For several days the other boys were very gentle with Bobby. It did not make Bobby feel very comfortable, but he knew they meant it kindly.
Soon, however, their awkwardness wore off, and they were as rough and friendly as ever, and he liked it better. Deep in his heart he kept thinking all the time of his parents, and the possibilities arising out of the wreck of the steamship. Outwardly he was much the same as ever.
Only one thing Bobby Blake desired now more than before. He longed—oh! how he did long—to win the Medal of Honor. If his parents were shipwrecked, and there was any suffering for them in it, it seemed to Bobby that if he won the Honor Medal at Rockledge School, that fact would alleviate their misery, wherever they were!
Yet there was nothing of the mollycoddle about Bobby. Fun appealed to him just as strongly as it ever did to any ten year old boy.
There were certain set rules of Rockledge School that he would not break and that he kept Fred from breaking.
"There's no fun in getting caught and held up to the whole school as dishonorable," he told Fred. "We're expected to keep in bounds. We know the bounds well enough. And if we want to go out of them, we have only to ask, and give a good reason, to get permission to go farther."
"Aw, they treat us as if we were a lot of babies," growled Fred Martin.

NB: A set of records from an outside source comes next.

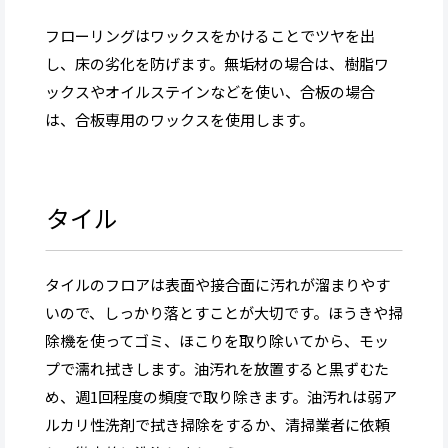
フローリングはワックスをかけることでツヤを出
し、床の劣化を防げます。無垢材の場合は、樹脂ワ
ックスやオイルステインなどを使い、合板の場合
は、合板専用のワックスを使用します。
タイル
タイルのフロアは表面や接合面に汚れが溜まりやす
いので、しっかり落とすことが大切です。ほうきや掃
除機を使ってゴミ、ほこりを取り除いてから、モッ
プで濡れ拭きします。油汚れを放置すると黒ずむた
め、週1回程度の頻度で取り除きます。油汚れは弱ア
ルカリ性洗剤で拭き掃除をするか、清掃業者に依頼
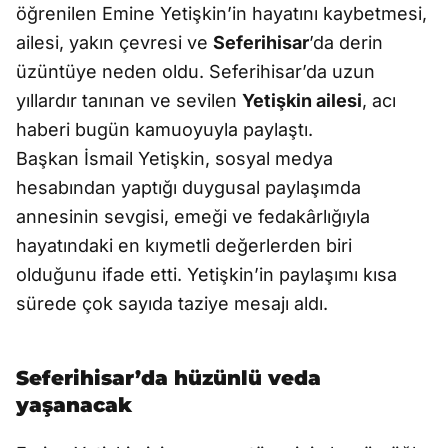
öğrenilen Emine Yetişkin’in hayatını kaybetmesi,
ailesi, yakın çevresi ve
Seferihisar
’da derin
üzüntüye neden oldu. Seferihisar’da uzun
yıllardır tanınan ve sevilen
Yetişkin ailesi
, acı
haberi bugün kamuoyuyla paylaştı.
Başkan İsmail Yetişkin, sosyal medya
hesabından yaptığı duygusal paylaşımda
annesinin sevgisi, emeği ve fedakârlığıyla
hayatındaki en kıymetli değerlerden biri
olduğunu ifade etti. Yetişkin’in paylaşımı kısa
sürede çok sayıda taziye mesajı aldı.
Seferihisar’da hüzünlü veda
yaşanacak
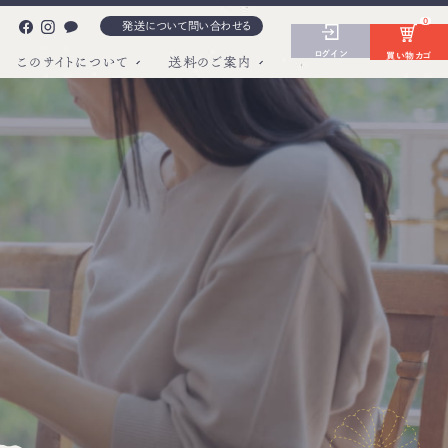
0
発送について問い合わせる
ログイン
買い物カゴ
このサイトについて
送料のご案内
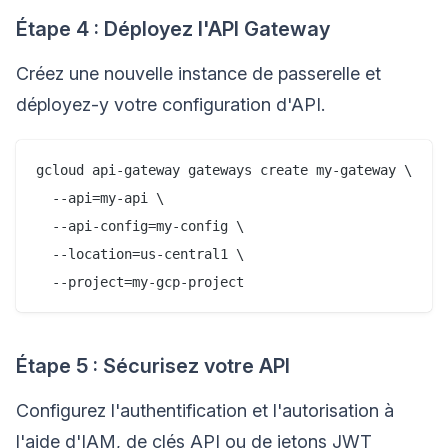
Étape 4 : Déployez l'API Gateway
Créez une nouvelle instance de passerelle et
déployez-y votre configuration d'API.
gcloud api-gateway gateways create my-gateway \

  --api=my-api \

  --api-config=my-config \

  --location=us-central1 \

Étape 5 : Sécurisez votre API
Configurez l'authentification et l'autorisation à
l'aide d'IAM, de clés API ou de jetons JWT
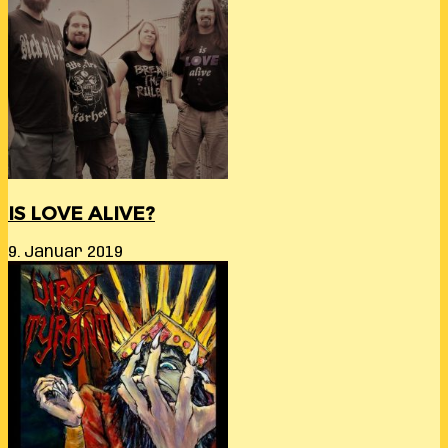
IS LOVE ALIVE?
9. Januar 2019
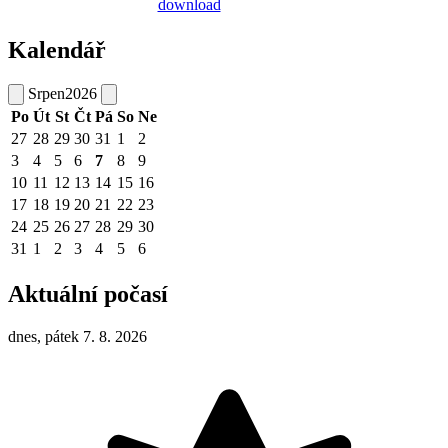
Kalendář
Srpen
2026
Po
Út
St
Čt
Pá
So
Ne
27
28
29
30
31
1
2
3
4
5
6
7
8
9
10
11
12
13
14
15
16
17
18
19
20
21
22
23
24
25
26
27
28
29
30
31
1
2
3
4
5
6
Aktuální počasí
dnes, pátek 7. 8. 2026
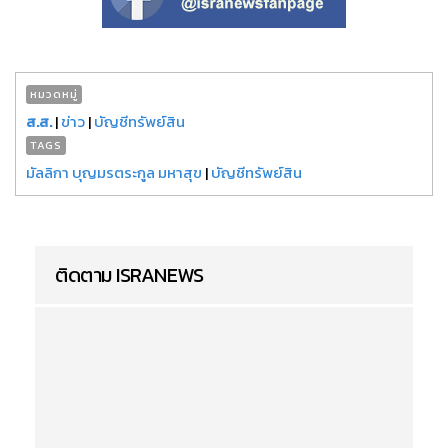
หมวดหมู่
ส.ส.
|
ข่าว
|
บัญชีทรัพย์สิน
TAGS
มัลลิกา บุญมรตระกูล มหาสุข
|
บัญชีทรัพย์สิน
ติดตาม ISRANEWS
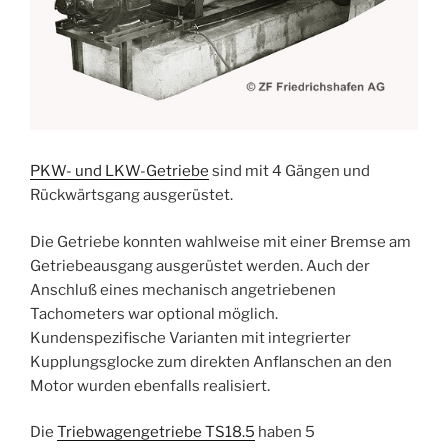
PKW- und LKW-Getriebe
sind mit 4 Gängen und
Rückwärtsgang ausgerüstet.
Die Getriebe konnten wahlweise mit einer Bremse am
Getriebeausgang ausgerüstet werden. Auch der
Anschluß eines mechanisch angetriebenen
Tachometers war optional möglich.
Kundenspezifische Varianten mit integrierter
Kupplungsglocke zum direkten Anflanschen an den
Motor wurden ebenfalls realisiert.
Die
Triebwagengetriebe TS18.5
haben 5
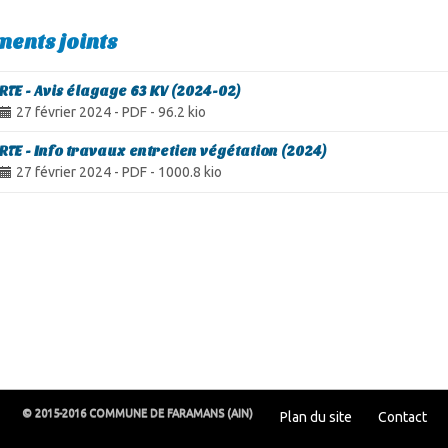
ents joints
RTE - Avis élagage 63 KV (2024-02)
27 février 2024
-
PDF
-
96.2 kio
RTE - Info travaux entretien végétation (2024)
27 février 2024
-
PDF
-
1000.8 kio
© 2015-2016 COMMUNE DE FARAMANS (AIN)
Plan du site
Contact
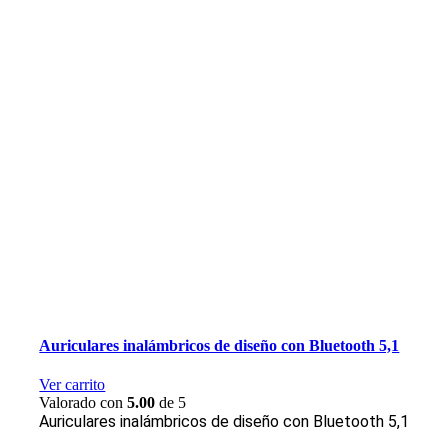
Auriculares inalámbricos de diseño con Bluetooth 5,1
Ver carrito
Valorado con
5.00
de 5
Auriculares inalámbricos de diseño con Bluetooth 5,1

"They do nothing of the kind," Bobby replied. "Doctor Raymond treats us as though we were gentlemen. He trusts to our honor. I wouldn't disappoint him for a farm!"
"We-ell!" sighed Fred. "I suppose you're right, Bobby. I—I almost wish he didn't treat us just this way. There'd be some fun in busting up the old rules!"
And that was where Dr. Raymond showed his wisdom. He knew how to manage boys with the least amount of friction.